Task to carry out → Retype every entry exactly, character for character.

──────── Data shown

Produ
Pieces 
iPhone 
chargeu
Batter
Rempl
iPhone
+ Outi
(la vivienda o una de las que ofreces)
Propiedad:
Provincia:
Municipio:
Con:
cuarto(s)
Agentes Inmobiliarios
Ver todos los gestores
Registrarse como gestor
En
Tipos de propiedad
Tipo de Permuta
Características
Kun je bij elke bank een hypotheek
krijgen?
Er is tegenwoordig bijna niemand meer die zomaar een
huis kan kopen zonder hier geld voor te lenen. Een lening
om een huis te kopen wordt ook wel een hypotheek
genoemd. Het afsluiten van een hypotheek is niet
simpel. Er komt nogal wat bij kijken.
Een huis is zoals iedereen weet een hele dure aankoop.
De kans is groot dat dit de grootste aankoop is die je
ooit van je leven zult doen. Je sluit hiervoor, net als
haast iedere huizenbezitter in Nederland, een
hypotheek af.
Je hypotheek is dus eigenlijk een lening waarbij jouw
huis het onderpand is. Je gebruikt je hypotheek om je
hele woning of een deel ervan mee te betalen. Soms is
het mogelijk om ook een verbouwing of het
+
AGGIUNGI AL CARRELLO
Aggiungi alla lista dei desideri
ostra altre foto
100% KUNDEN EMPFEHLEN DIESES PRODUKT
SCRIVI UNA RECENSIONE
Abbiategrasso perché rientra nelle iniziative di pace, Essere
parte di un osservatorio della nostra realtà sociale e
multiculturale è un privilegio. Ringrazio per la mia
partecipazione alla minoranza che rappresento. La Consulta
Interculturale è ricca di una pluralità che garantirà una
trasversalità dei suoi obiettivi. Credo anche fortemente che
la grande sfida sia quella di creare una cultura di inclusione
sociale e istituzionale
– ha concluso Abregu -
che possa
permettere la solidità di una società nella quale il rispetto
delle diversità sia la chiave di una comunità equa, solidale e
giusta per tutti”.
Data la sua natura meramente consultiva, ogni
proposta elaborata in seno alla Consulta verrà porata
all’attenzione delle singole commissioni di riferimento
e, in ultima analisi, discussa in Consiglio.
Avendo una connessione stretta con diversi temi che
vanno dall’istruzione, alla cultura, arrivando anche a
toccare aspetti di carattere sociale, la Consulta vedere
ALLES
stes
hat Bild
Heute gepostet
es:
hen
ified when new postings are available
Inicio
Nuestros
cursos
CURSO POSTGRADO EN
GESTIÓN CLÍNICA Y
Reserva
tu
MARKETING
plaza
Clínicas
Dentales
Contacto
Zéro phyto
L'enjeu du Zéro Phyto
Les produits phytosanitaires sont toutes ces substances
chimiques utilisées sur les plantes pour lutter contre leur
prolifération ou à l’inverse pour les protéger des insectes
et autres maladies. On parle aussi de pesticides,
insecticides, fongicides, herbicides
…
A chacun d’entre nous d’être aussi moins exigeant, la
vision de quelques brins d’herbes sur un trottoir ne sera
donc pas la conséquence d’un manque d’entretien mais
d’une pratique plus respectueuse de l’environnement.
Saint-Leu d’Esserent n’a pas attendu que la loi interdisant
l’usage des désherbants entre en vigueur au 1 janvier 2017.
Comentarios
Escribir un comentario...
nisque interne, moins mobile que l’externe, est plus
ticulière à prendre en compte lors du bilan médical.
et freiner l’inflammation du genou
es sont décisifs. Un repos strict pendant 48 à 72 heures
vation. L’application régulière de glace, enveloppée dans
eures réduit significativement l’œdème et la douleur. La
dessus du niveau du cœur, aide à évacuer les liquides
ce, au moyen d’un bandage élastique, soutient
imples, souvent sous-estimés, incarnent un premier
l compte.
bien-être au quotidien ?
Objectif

────────────────

Task output →
Produ
Pieces 
iPhone 
chargeu
Batter
Rempl
iPhone
+ Outi
(la vivienda o una de las que ofreces)
Propiedad:
Provincia:
Municipio:
Con:
cuarto(s)
Agentes Inmobiliarios
Ver todos los gestores
Registrarse como gestor
En
Tipos de propiedad
Tipo de Permuta
Características
Kun je bij elke bank een hypotheek
krijgen?
Er is tegenwoordig bijna niemand meer die zomaar een
huis kan kopen zonder hier geld voor te lenen. Een lening
om een huis te kopen wordt ook wel een hypotheek
genoemd. Het afsluiten van een hypotheek is niet
simpel. Er komt nogal wat bij kijken.
Een huis is zoals iedereen weet een hele dure aankoop.
De kans is groot dat dit de grootste aankoop is die je
ooit van je leven zult doen. Je sluit hiervoor, net als
haast iedere huizenbezitter in Nederland, een
hypotheek af.
Je hypotheek is dus eigenlijk een lening waarbij jouw
huis het onderpand is. Je gebruikt je hypotheek om je
hele woning of een deel ervan mee te betalen. Soms is
het mogelijk om ook een verbouwing of het
+
AGGIUNGI AL CARRELLO
Aggiungi alla lista dei desideri
ostra altre foto
100% KUNDEN EMPFEHLEN DIESES PRODUKT
SCRIVI UNA RECENSIONE
Abbiategrasso perché rientra nelle iniziative di pace, Essere
parte di un osservatorio della nostra realtà sociale e
multiculturale è un privilegio. Ringrazio per la mia
partecipazione alla minoranza che rappresento. La Consulta
Interculturale è ricca di una pluralità che garantirà una
trasversalità dei suoi obiettivi. Credo anche fortemente che
la grande sfida sia quella di creare una cultura di inclusione
sociale e istituzionale
– ha concluso Abregu -
che possa
permettere la solidità di una società nella quale il rispetto
delle diversità sia la chiave di una comunità equa, solidale e
giusta per tutti”.
Data la sua natura meramente consultiva, ogni
proposta elaborata in seno alla Consulta verrà porata
all’attenzione delle singole commissioni di riferimento
e, in ultima analisi, discussa in Consiglio.
Avendo una connessione stretta con diversi temi che
vanno dall’istruzione, alla cultura, arrivando anche a
toccare aspetti di carattere sociale, la Consulta vedere
ALLES
stes
hat Bild
Heute gepostet
es:
hen
ified when new postings are available
Inicio
Nuestros
cursos
CURSO POSTGRADO EN
GESTIÓN CLÍNICA Y
Reserva
tu
MARKETING
plaza
Clínicas
Dentales
Contacto
Zéro phyto
L'enjeu du Zéro Phyto
Les produits phytosanitaires sont toutes ces substances
chimiques utilisées sur les plantes pour lutter contre leur
prolifération ou à l’inverse pour les protéger des insectes
et autres maladies. On parle aussi de pesticides,
insecticides, fongicides, herbicides
…
A chacun d’entre nous d’être aussi moins exigeant, la
vision de quelques brins d’herbes sur un trottoir ne sera
donc pas la conséquence d’un manque d’entretien mais
d’une pratique plus respectueuse de l’environnement.
Saint-Leu d’Esserent n’a pas attendu que la loi interdisant
l’usage des désherbants entre en vigueur au 1 janvier 2017.
Comentarios
Escribir un comentario...
nisque interne, moins mobile que l’externe, est plus
ticulière à prendre en compte lors du bilan médical.
et freiner l’inflammation du genou
es sont décisifs. Un repos strict pendant 48 à 72 heures
vation. L’application régulière de glace, enveloppée dans
eures réduit significativement l’œdème et la douleur. La
dessus du niveau du cœur, aide à évacuer les liquides
ce, au moyen d’un bandage élastique, soutient
imples, souvent sous-estimés, incarnent un premier
l compte.
bien-être au quotidien ?
Objectif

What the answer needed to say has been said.